Posted: Thursday, May 05, 2011 11:00 AM
Group claims family- scale operations disconnected from agricultural lobby
By MITCH LIES
SALEM -- Claiming inadequate representation, small farmers are asking lawmakers to help ensure at least one seat on the Oregon Board of Agriculture is held by a farm-direct marketer.
House Bill 3631 would require the Oregon governor to "seek to ensure" that the Oregon Board of Agriculture include a producer "engaged in direct marketing of their agricultural commodities.""
The bill comes from Friends of Family Farmers, a group that according to its website "supports socially and environmentally responsible family-scale agriculture."
In testimony April 27 before the House Rules Committee, Friends founder Kendra Kimbirauskas said small farmers are not receiving adequate representation from the agricultural lobby.

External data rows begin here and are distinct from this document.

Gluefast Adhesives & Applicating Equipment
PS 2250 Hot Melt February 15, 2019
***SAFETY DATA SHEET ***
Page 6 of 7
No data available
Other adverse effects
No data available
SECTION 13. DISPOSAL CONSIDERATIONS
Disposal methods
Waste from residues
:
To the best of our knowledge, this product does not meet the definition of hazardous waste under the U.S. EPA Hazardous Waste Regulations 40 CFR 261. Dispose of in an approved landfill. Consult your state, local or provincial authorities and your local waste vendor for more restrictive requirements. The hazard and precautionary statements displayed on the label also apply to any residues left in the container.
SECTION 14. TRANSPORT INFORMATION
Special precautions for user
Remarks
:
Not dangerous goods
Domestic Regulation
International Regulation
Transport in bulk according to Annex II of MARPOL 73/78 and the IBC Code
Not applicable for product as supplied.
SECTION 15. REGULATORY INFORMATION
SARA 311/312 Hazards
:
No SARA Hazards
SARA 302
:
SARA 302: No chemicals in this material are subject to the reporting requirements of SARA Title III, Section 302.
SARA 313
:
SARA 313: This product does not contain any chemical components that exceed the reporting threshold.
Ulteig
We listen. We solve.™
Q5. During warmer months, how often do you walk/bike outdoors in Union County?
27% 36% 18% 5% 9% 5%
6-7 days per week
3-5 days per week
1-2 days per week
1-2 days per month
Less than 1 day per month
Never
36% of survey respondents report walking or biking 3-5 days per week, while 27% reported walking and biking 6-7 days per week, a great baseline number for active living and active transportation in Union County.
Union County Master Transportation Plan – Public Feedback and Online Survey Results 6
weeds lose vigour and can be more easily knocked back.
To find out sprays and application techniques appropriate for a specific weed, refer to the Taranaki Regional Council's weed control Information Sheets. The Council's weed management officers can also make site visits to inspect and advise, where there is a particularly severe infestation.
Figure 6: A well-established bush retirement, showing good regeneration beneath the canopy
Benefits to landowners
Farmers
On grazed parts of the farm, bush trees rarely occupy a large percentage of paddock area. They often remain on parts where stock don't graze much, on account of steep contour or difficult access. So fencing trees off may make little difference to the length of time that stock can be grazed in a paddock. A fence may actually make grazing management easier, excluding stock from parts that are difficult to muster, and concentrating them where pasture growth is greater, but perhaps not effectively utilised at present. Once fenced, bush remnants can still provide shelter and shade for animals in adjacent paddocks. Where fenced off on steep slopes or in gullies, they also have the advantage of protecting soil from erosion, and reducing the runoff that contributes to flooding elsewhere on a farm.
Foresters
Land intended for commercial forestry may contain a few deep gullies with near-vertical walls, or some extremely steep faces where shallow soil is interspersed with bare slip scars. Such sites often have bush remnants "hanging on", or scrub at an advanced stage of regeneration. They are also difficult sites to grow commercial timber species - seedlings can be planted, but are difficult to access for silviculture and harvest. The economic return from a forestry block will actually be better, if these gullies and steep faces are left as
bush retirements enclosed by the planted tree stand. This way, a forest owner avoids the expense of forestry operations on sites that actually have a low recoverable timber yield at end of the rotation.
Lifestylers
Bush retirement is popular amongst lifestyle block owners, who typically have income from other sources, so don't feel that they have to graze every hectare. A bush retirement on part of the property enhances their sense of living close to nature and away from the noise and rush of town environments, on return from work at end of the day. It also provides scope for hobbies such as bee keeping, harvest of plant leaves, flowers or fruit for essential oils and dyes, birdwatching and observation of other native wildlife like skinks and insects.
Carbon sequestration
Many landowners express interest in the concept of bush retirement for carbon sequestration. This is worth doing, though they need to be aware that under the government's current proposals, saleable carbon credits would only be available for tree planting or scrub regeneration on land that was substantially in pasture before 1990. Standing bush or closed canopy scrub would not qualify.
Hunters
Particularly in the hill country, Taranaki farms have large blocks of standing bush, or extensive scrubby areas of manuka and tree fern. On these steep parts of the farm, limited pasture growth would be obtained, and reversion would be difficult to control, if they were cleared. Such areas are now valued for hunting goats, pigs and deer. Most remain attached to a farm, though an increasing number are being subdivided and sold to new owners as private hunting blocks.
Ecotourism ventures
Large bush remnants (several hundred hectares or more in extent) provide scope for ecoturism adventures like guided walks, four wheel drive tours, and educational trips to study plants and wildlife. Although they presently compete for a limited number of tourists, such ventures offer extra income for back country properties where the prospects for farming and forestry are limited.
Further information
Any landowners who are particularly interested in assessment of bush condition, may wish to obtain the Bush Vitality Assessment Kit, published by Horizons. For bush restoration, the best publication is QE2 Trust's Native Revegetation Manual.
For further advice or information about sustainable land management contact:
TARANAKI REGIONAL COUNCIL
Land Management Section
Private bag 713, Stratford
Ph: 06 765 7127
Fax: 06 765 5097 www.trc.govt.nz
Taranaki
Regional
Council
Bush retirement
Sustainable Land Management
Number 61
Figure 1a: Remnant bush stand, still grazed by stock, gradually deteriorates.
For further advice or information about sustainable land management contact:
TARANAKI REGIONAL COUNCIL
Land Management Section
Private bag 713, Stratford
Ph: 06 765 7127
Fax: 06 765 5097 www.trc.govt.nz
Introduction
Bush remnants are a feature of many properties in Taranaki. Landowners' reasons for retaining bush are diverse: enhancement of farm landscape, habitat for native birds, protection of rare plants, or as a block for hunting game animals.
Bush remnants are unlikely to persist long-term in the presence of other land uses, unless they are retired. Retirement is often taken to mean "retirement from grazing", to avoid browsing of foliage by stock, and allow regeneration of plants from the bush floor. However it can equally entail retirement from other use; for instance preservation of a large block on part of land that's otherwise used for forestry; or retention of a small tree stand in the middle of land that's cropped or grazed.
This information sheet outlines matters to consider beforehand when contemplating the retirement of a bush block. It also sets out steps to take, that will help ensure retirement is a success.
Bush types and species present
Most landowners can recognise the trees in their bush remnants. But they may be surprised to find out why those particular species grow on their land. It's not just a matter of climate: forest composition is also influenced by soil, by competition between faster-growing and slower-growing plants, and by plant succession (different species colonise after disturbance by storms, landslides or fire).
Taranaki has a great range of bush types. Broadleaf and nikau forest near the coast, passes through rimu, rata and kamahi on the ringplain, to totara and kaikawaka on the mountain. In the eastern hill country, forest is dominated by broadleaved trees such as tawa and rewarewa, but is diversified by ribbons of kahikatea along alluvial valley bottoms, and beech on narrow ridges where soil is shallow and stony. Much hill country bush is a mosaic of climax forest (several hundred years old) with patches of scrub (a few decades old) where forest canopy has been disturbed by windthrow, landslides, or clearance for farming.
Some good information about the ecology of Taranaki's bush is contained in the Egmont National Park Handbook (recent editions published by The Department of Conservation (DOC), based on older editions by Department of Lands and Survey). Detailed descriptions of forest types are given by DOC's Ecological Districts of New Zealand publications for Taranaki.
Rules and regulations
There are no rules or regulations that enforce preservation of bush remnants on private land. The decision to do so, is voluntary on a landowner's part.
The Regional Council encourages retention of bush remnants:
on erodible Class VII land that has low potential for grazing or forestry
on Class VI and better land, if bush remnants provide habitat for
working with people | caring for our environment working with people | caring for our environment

"Our farmers are feeling incredibly disconnected with what's happening in this building and on the Board of Agriculture," Kimbirauskas said.
Kimbirauskas acknowledged that former Gov. Ted Kulongoski recently appointed a small farmer to the Board of Agriculture. HB3631, she said, ensures future administrations also appoint farm-direct marketers to the board.
The bill is among a handful of bills brought by the small-farm group. A bill exempting farms that slaughter less than 1,000 chickens a year from food-safety license requirements cleared the House by a 58-2 vote March 3. It now is in the Senate.
A bill providing food-safety licensing exemptions for small farmers who grow and process certain products for sale at farmers' markets and roadside stands passed the House by a 45-13 vote Feb. 16.
House Bill 2336 also is in the Senate.
A bill easing state restrictions on the sale of raw milk failed to clear its committee of origin by deadline and has been pulled.
Rep. Peter Buckley, D-Ashland, said HB3631 is largely symbolic, given that existing statute already calls for the governor to appoint board members that "reflect the diverse nature of agricultural commodity production with the state."
But, he said: "It's important. This new generation of farmer wants to have a seat at the table."
Oregon Farm Bureau President Barry Bushue countered that the Oregon Department of Agriculture and its board reached out three or four years ago to include more representation from small farmers.
"I believe the Board of Agriculture and the governor have accomplished that," Bushue said.
Terry Witt, executive director of Oregonians for Food and Shelter, said the bill sets a bad precedent.
"We shouldn't get hung up in how farm products are grown or where they are sold," he said.
"(Board member selections) should be based on the criteria that they represent agriculture well," he said.
"I think it sets a dangerous precedent," he said of the bill.
The committee took no action on the bill.